Slovak general (1894–1945?)

Augustín Malár (18 July 1894 – 28 February 1945) was a Slovak general during World War II.

==Biography==

During the interwar period, Malár was one of the few successful higher officers of Slovak nationality in the Czechoslovak Army. After the German occupation of Bohemia and Moravia and the establishment of the First Slovak Republic in March 1939, he became one of the highest and most experienced officers in the newly created Slovak Army. After the Slovak puppet state declared war on the USSR, the so-called Fast Division or Slovak Motorized Division was deployed on the Eastern Front.

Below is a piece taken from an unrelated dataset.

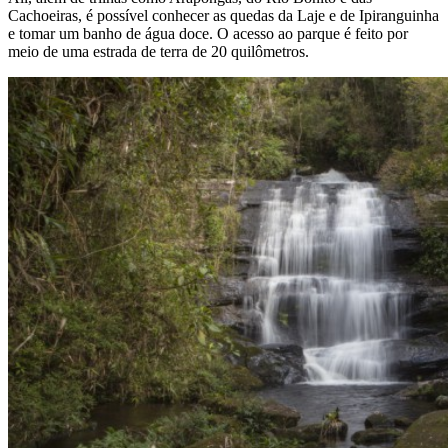
Cachoeiras, é possível conhecer as quedas da Laje e de Ipiranguinha
e tomar um banho de água doce. O acesso ao parque é feito por
meio de uma estrada de terra de 20 quilômetros.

Malár became commander of the unit at the turn of 1941 and 1942. During this time he earned promotion to general and received the German Knight's Cross of the Iron Cross.

Later he served as military attaché to Italy and Germany, and in 1944 he was appointed as a commander of the East Slovak Army, the two best Slovak divisions which were intended to defend Slovakia against Soviet offensives. The planners of the 1944 insurrection against Nazi rule, the Slovak National Council, assumed that Malár, as a Slavophile and experienced field commander, would contribute his East Slovak units in the uprising and link up with the Soviets to allow the Red Army to pass through Slovak territory without a fight.

However, after the poorly timed start of the uprising on 29 August 1944, contrary to expectations, Malár did not join the rebels. In a radio speech the next day, he opposed the uprising and exhorted soldiers to return to their barracks as "our time has not come yet." As a military strategist, he wanted the uprising to end successfully.

Because of his statements about fighting against the Germans in the future, German security authorities arrested him when he returned to Prešov in Eastern Slovakia. He was deported to Germany, where he died after interrogation in the Sachsenhausen concentration camp - Zellenbau.